## Atividade 1
De acordo com o texto sobre a dolarização parcial em Cuba, desde que ano o país mantinha o imposto de 10% sobre o dólar?
## Atividade 2
Reescreva o trecho do texto sobre a dolarização parcial em Cuba começando em "Nesta segunda-feira, país" e terminando em "em papel moeda.", trocando "supermercado" por "mercado".

## Texto apresentado

Nesta segunda-feira, país eliminou o imposto de 10% sobre o dólar que mantinha desde 2004. Cubanos fazem fila para comprar produtos em loja que vende em dólares
Alexandre Meneghini/Reuters
Abrir uma conta no banco. Esperar duas semanas pelo cartão. Conseguir dólares, depositá-los na conta e, finalmente, ir ao supermercado para comprar comida com o cartão. Cuba dolariza parcialmente sua economia para ter divisas e fortalecer seu sistema financeiro.
“Não é uma moeda à qual temos acesso com facilidade, mas não a vejo mal”, diz Yordanka Cainé, uma dona de casa na casa dos 40 anos que amanheceu na porta de um supermercado no bairro de Miramar.
Nesta segunda-feira, Cuba eliminou o imposto de 10% sobre o dólar que mantinha desde 2004 e expandiu seu uso para a venda de alguns alimentos e produtos de higiene pessoal em 72 lojas em todo o país, onde não se aceita mais o pagamento em papel moeda.
Acostumados a comprar em dinheiro ou nas duas moedas que circulam no país – o CUC (equivalente ao dólar) e o CUP (24 CUP equivalem a 1 dólar) -, agora os cubanos precisam se acostumar a uma nova opção, que não elimina as tradicionais.
Com o novo coronavírus sob controle, Cuba busca captar moeda estrangeira para enfrentar a crise gerada pela pandemia, que deixou a ilha sem a receita do turismo, o que se soma ao endurecimento do bloqueio de Washington, que dificulta as operações comerciais.
“Fui ao banco, tirei o cartão, esperei 15 dias para que fosse entregue a mim. Depois de depositar o dinheiro em dólares”, conta Yordanka. “Vim para comprar xampu, pasta de dente, sabão, e é disso que preciso”, explicou.

## Itens fornecidos
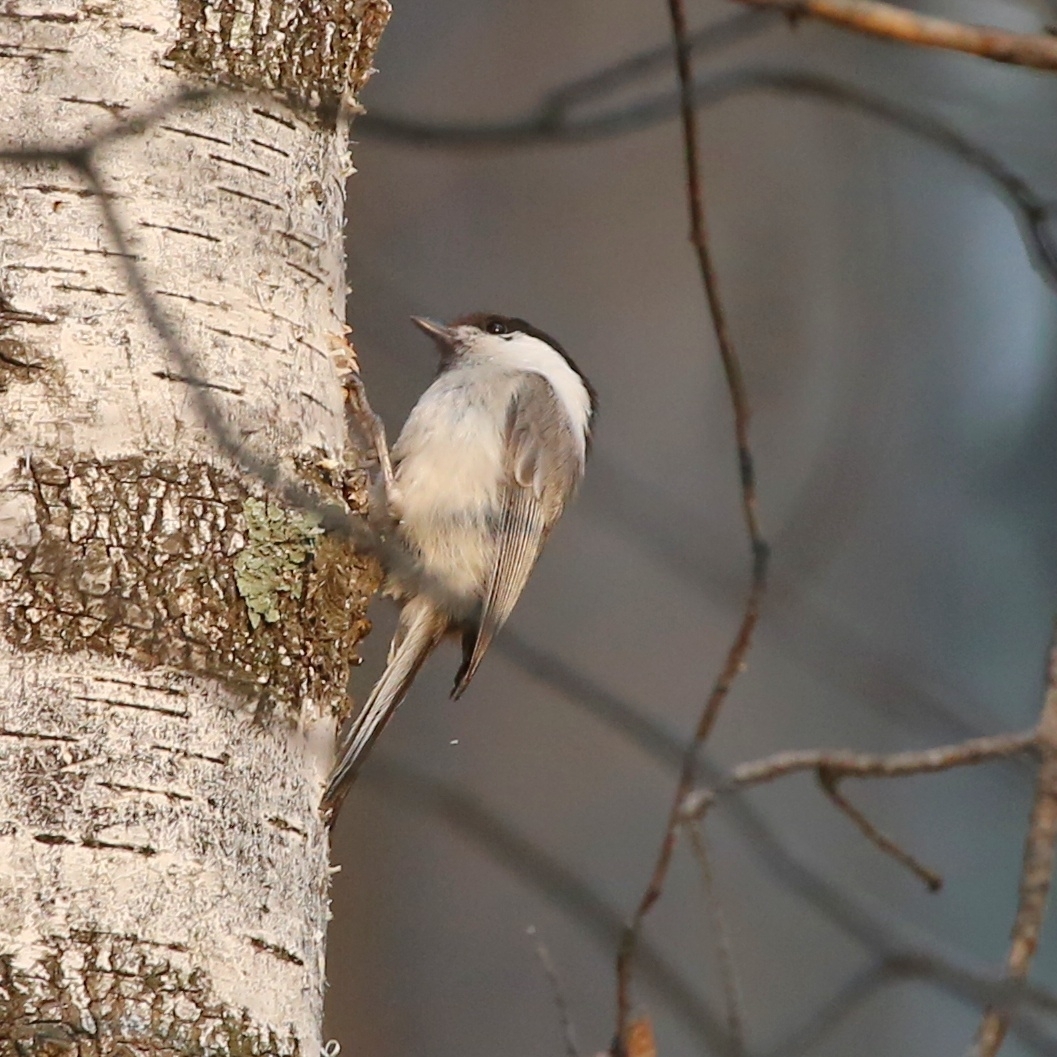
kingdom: Animalia
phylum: Chordata
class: Aves
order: Passeriformes
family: Paridae
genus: Poecile
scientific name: Poecile montanus
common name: Willow tit
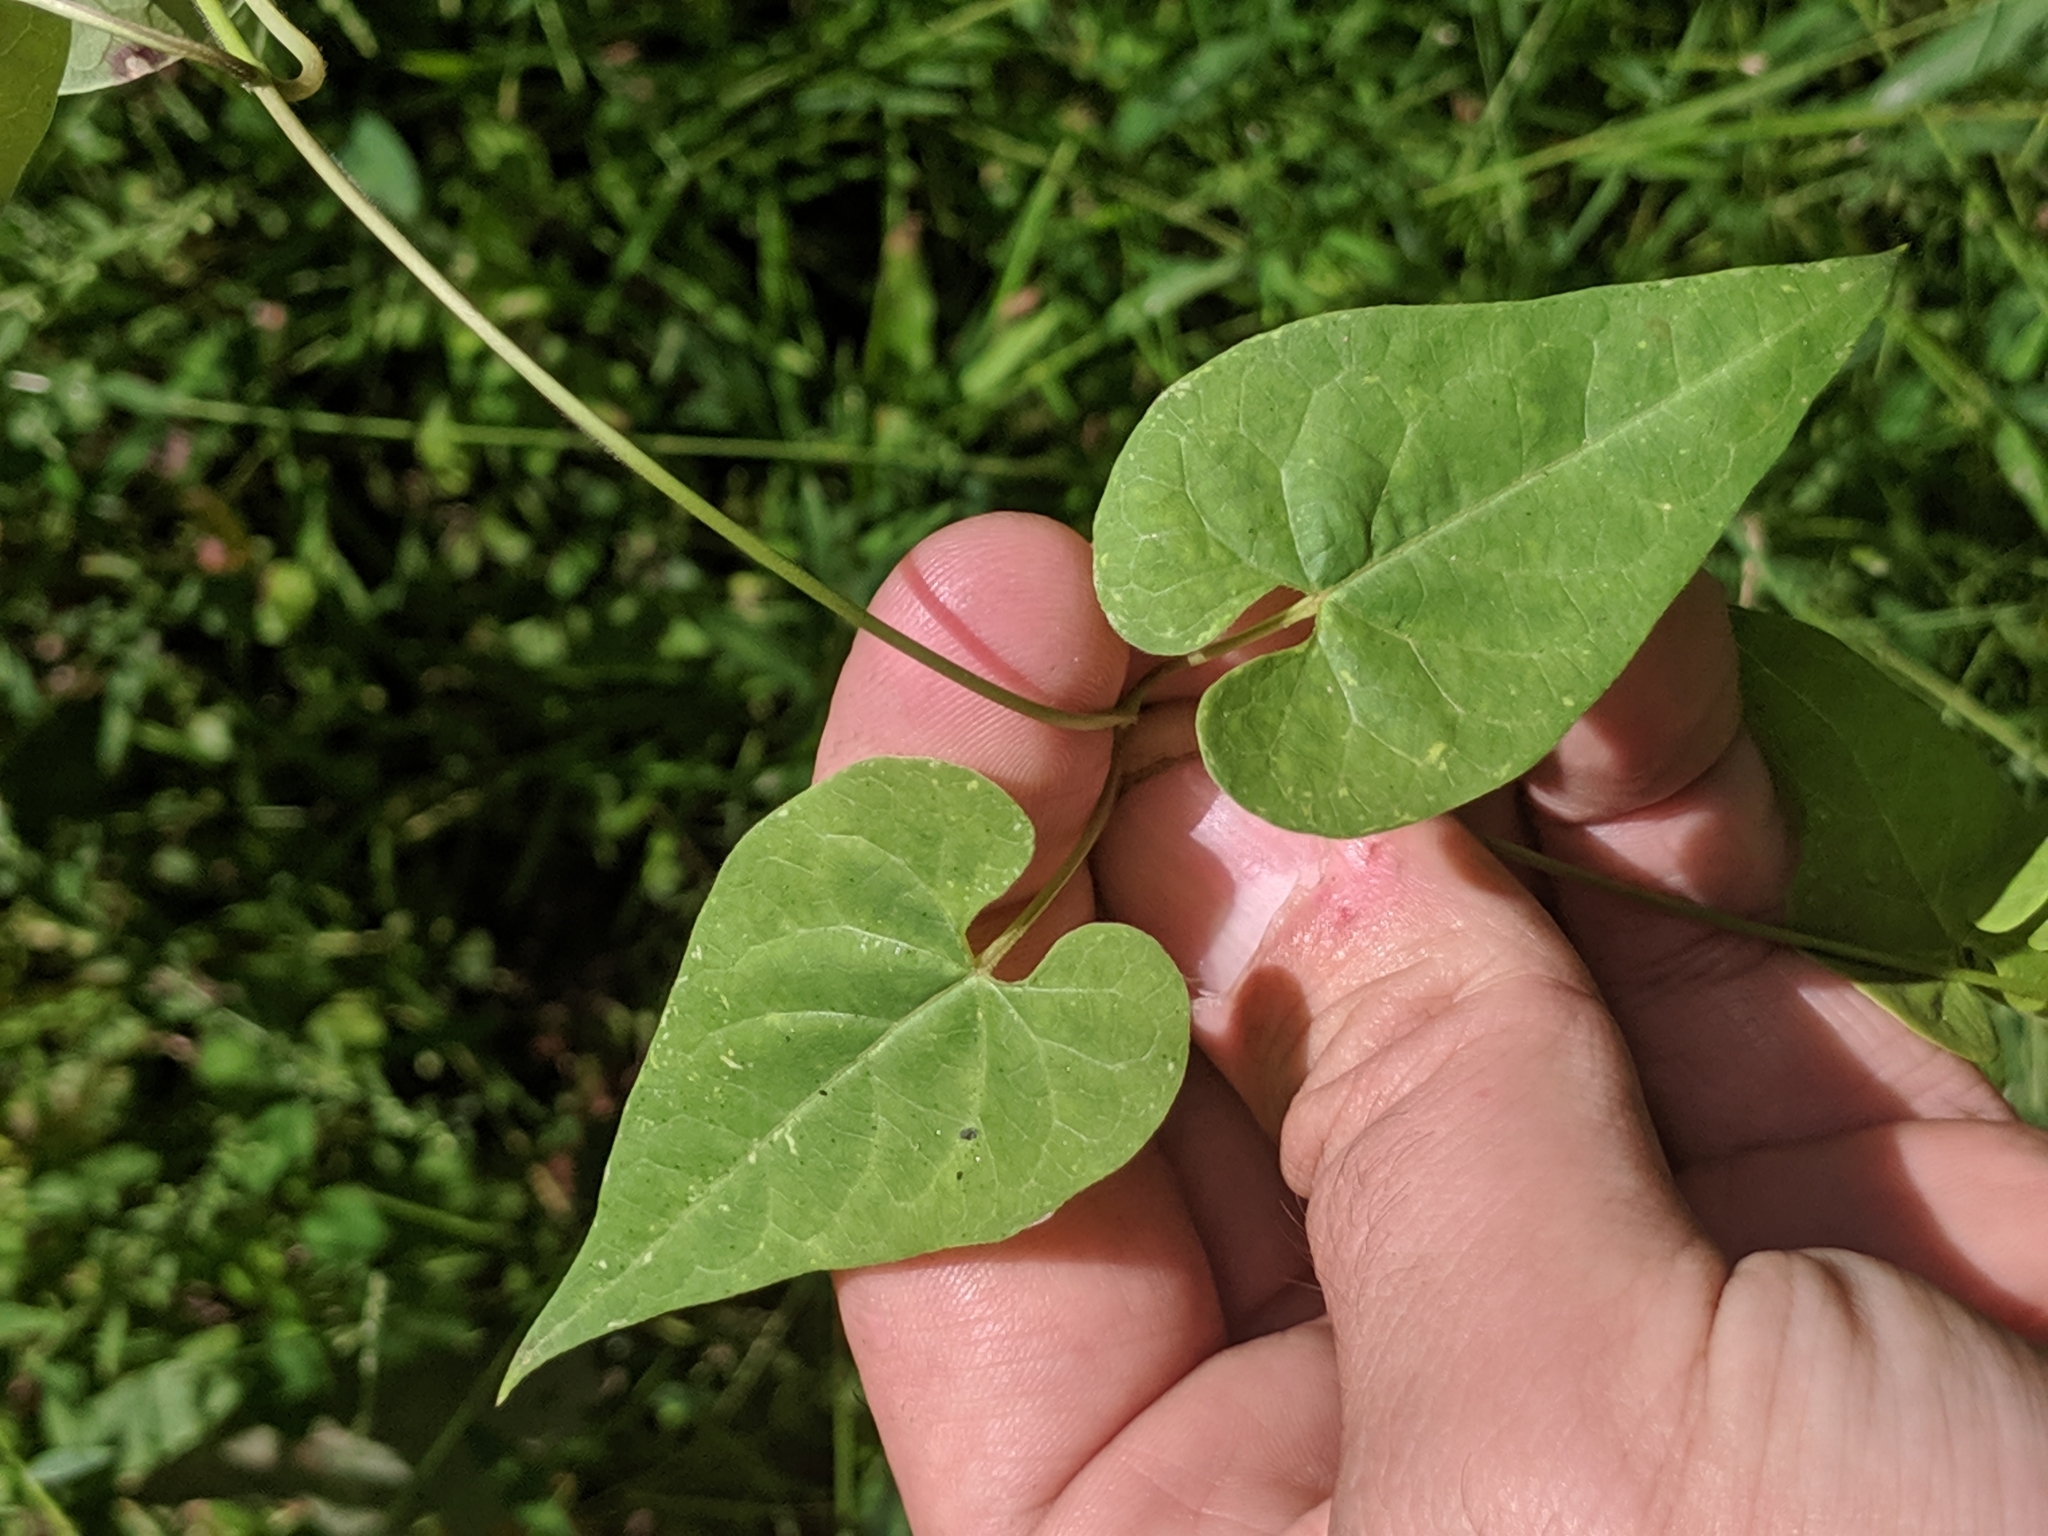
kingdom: Plantae
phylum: Tracheophyta
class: Magnoliopsida
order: Gentianales
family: Apocynaceae
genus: Cynanchum
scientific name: Cynanchum laeve
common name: Sandvine
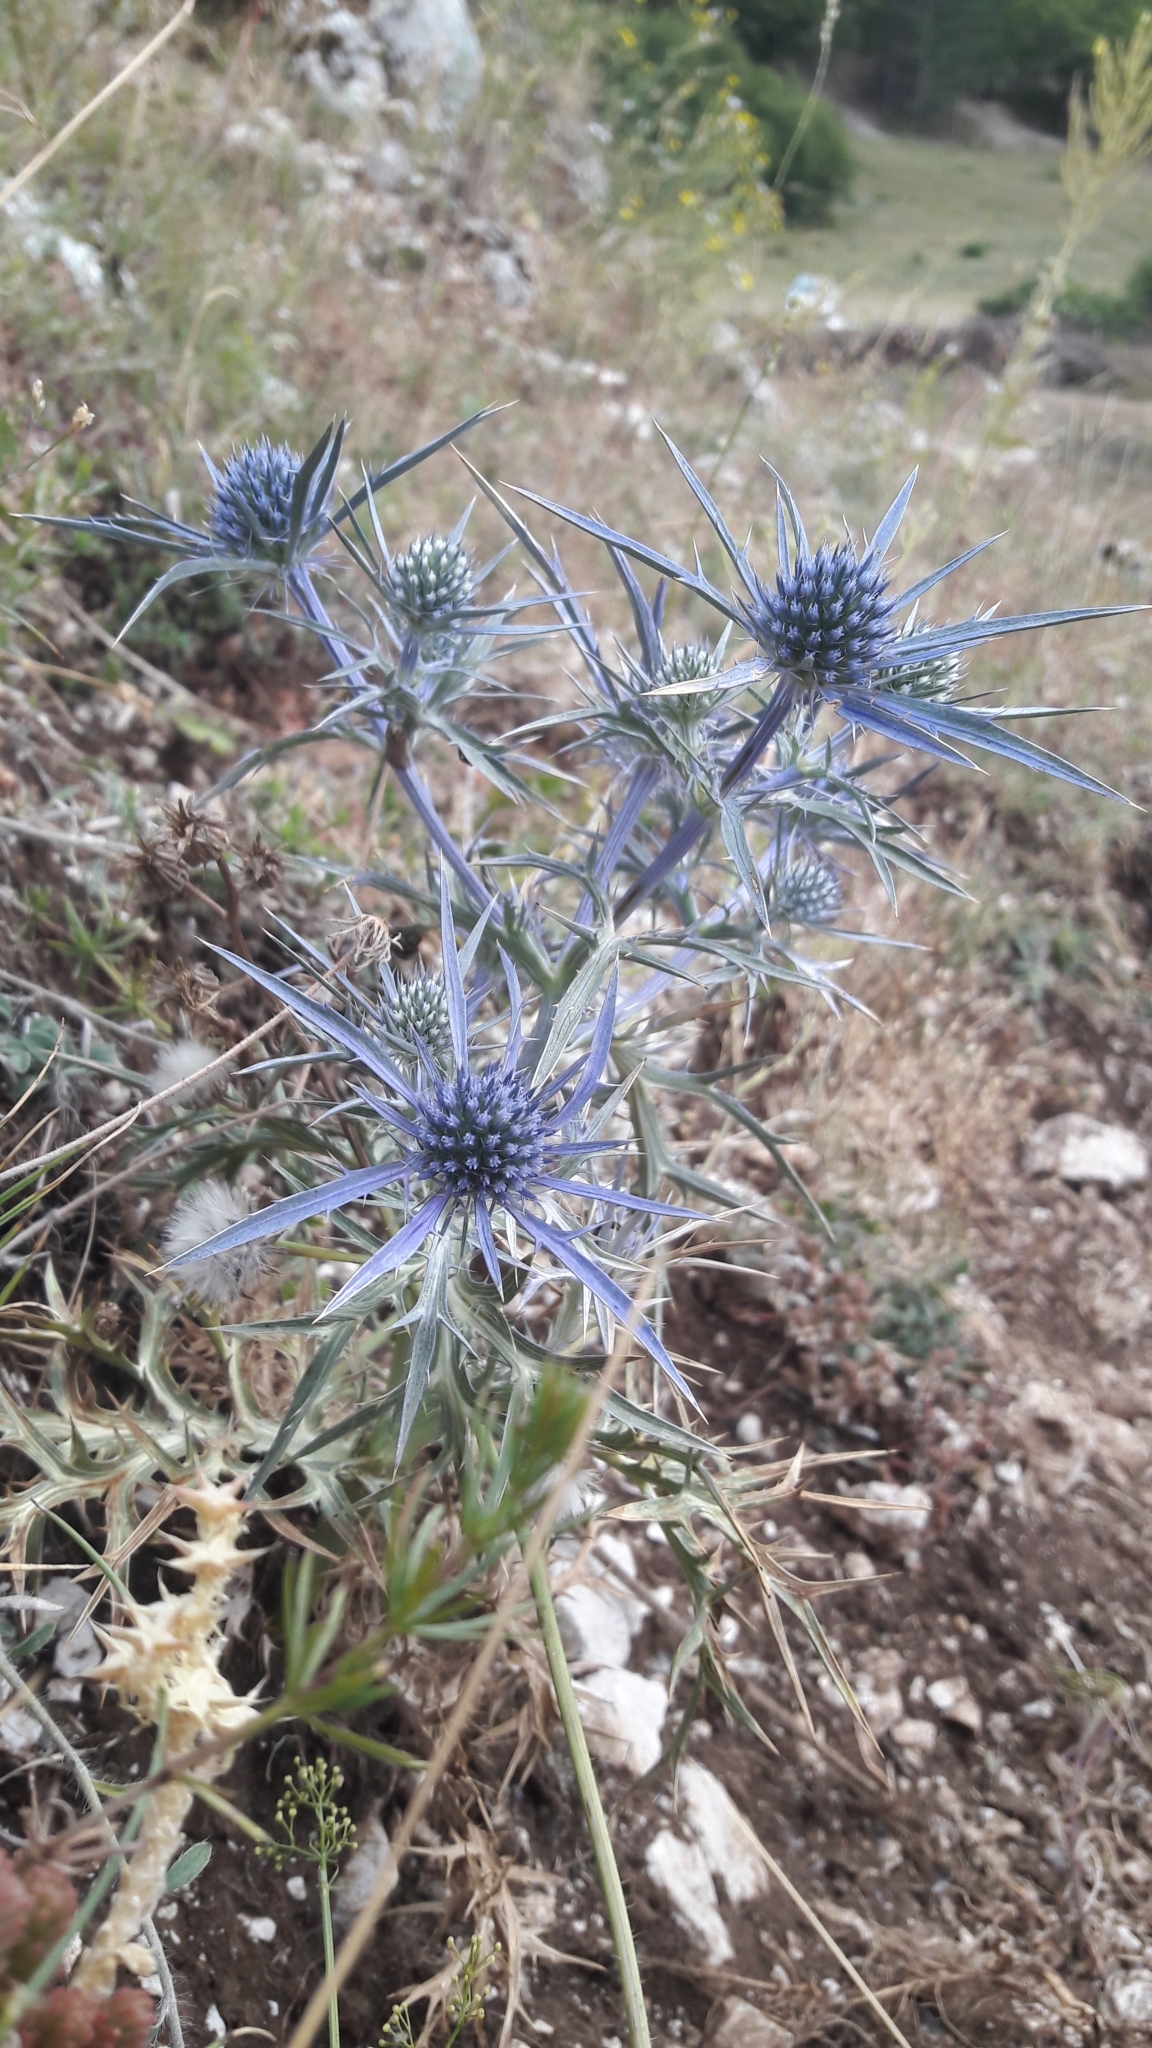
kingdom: Plantae
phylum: Tracheophyta
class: Magnoliopsida
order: Apiales
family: Apiaceae
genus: Eryngium
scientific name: Eryngium amethystinum
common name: Amethyst eryngo
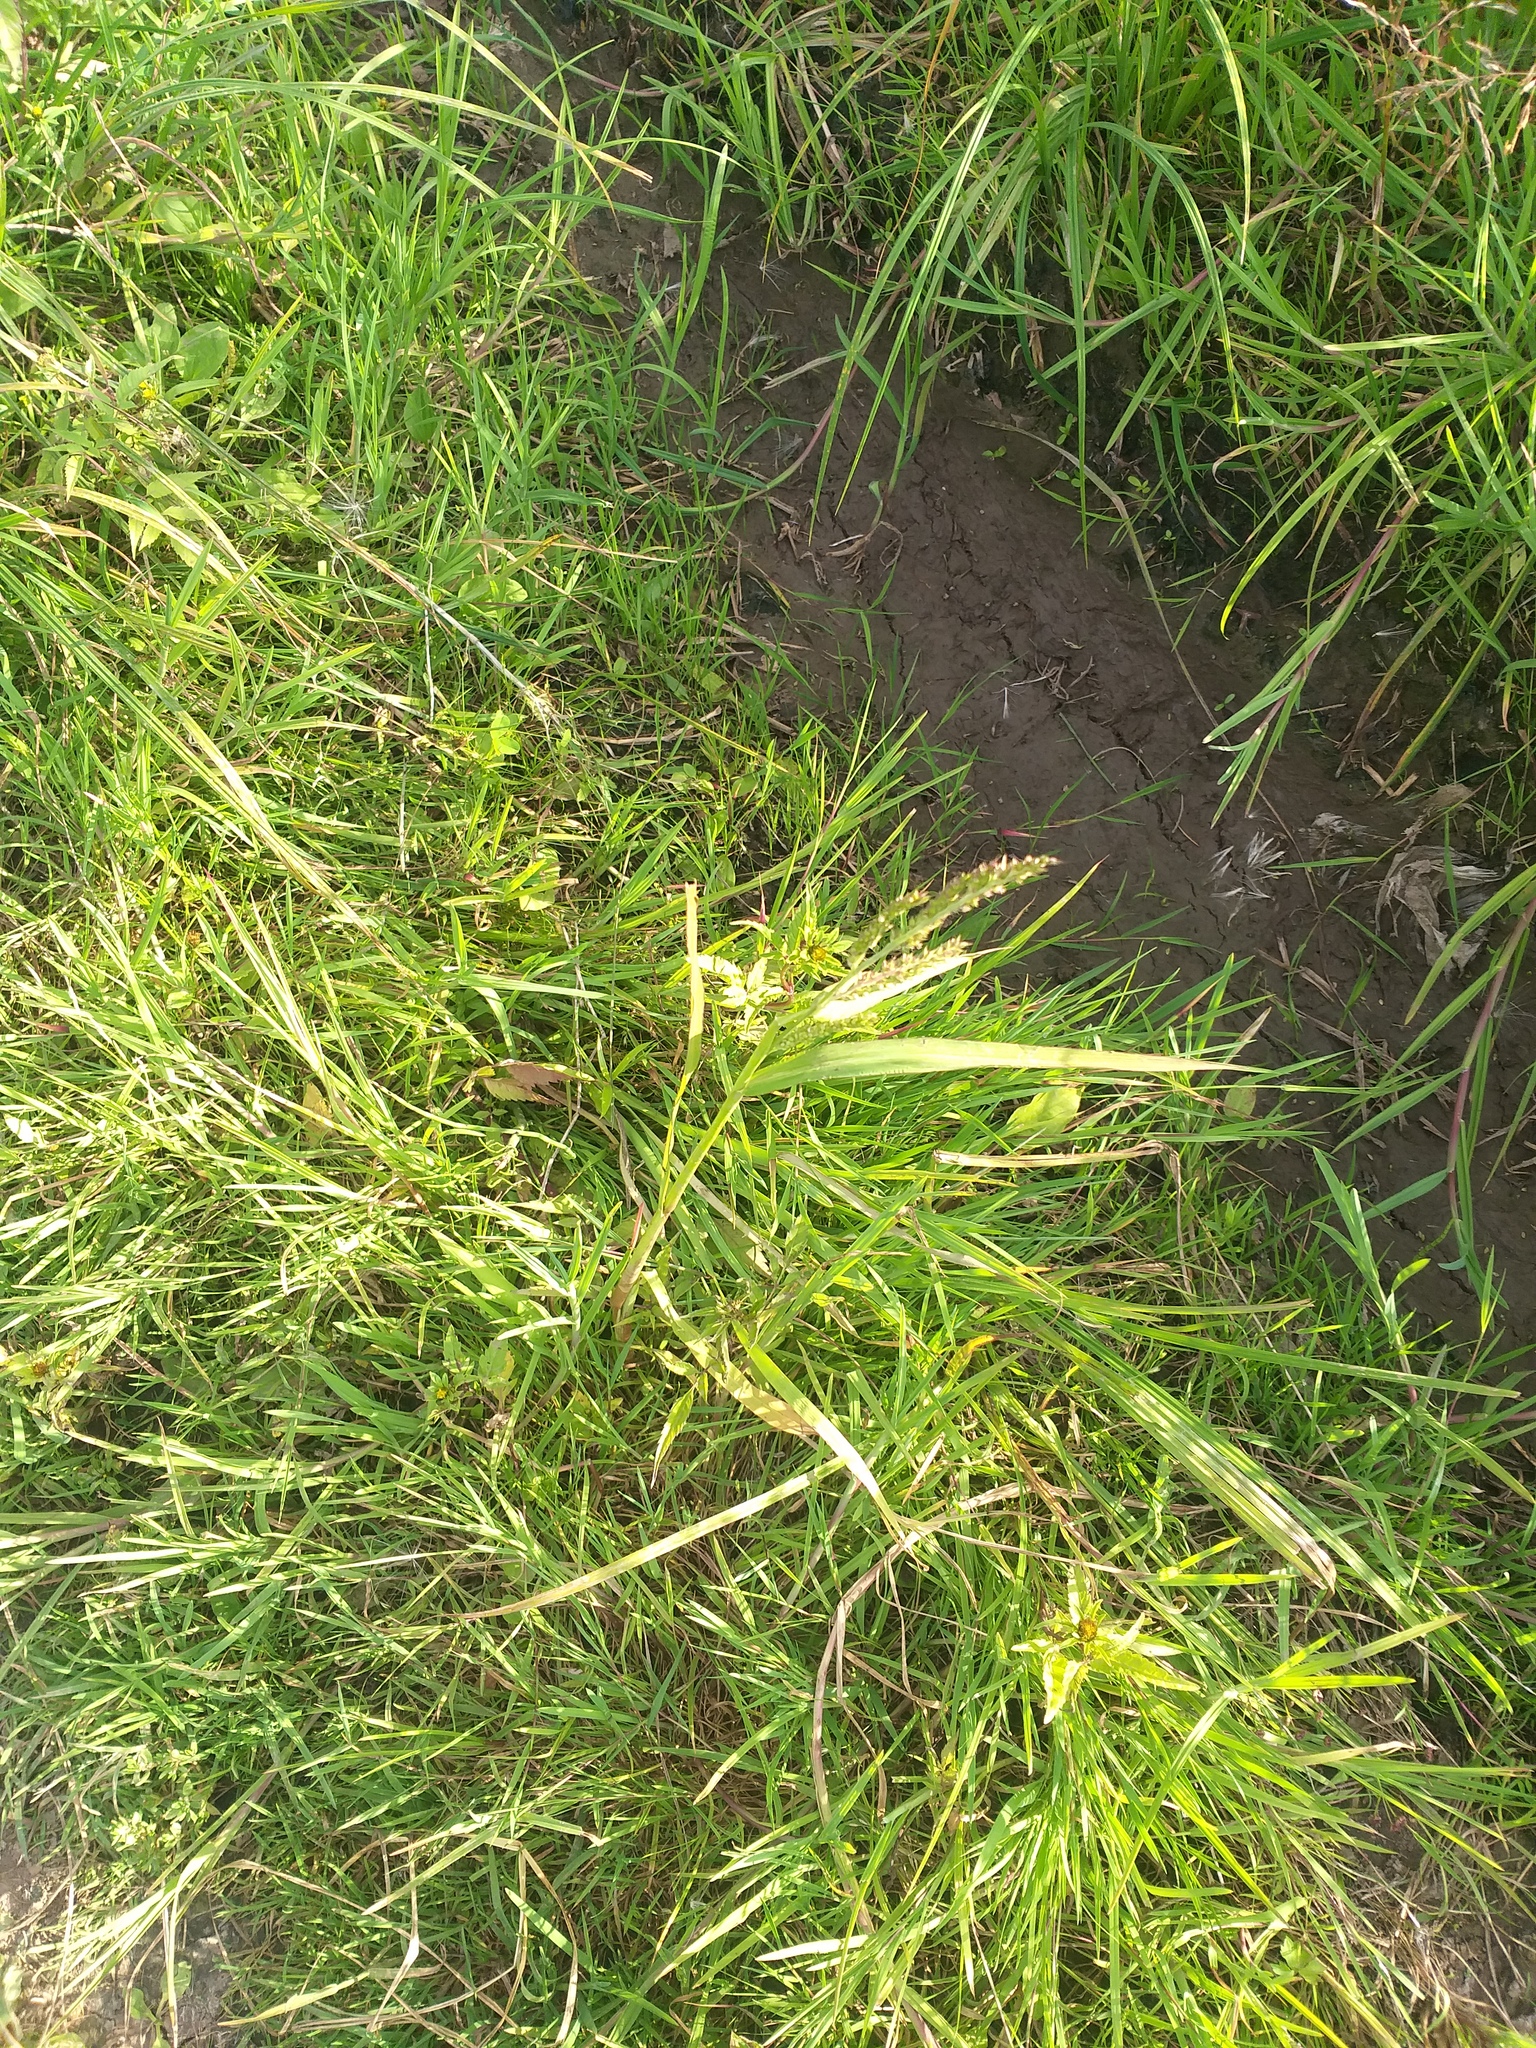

## Resposta escrita 1
Desde 2004.

## Resposta escrita 2
Nesta segunda-feira, país eliminou o imposto de 10% sobre o dólar que mantinha desde 2004. Cubanos fazem fila para comprar produtos em loja que vende em dólares
Alexandre Meneghini/Reuters
Abrir uma conta no banco. Esperar duas semanas pelo cartão. Conseguir dólares, depositá-los na conta e, finalmente, ir ao mercado para comprar comida com o cartão. Cuba dolariza parcialmente sua economia para ter divisas e fortalecer seu sistema financeiro.
“Não é uma moeda à qual temos acesso com facilidade, mas não a vejo mal”, diz Yordanka Cainé, uma dona de casa na casa dos 40 anos que amanheceu na porta de um mercado no bairro de Miramar.
Nesta segunda-feira, Cuba eliminou o imposto de 10% sobre o dólar que mantinha desde 2004 e expandiu seu uso para a venda de alguns alimentos e produtos de higiene pessoal em 72 lojas em todo o país, onde não se aceita mais o pagamento em papel moeda.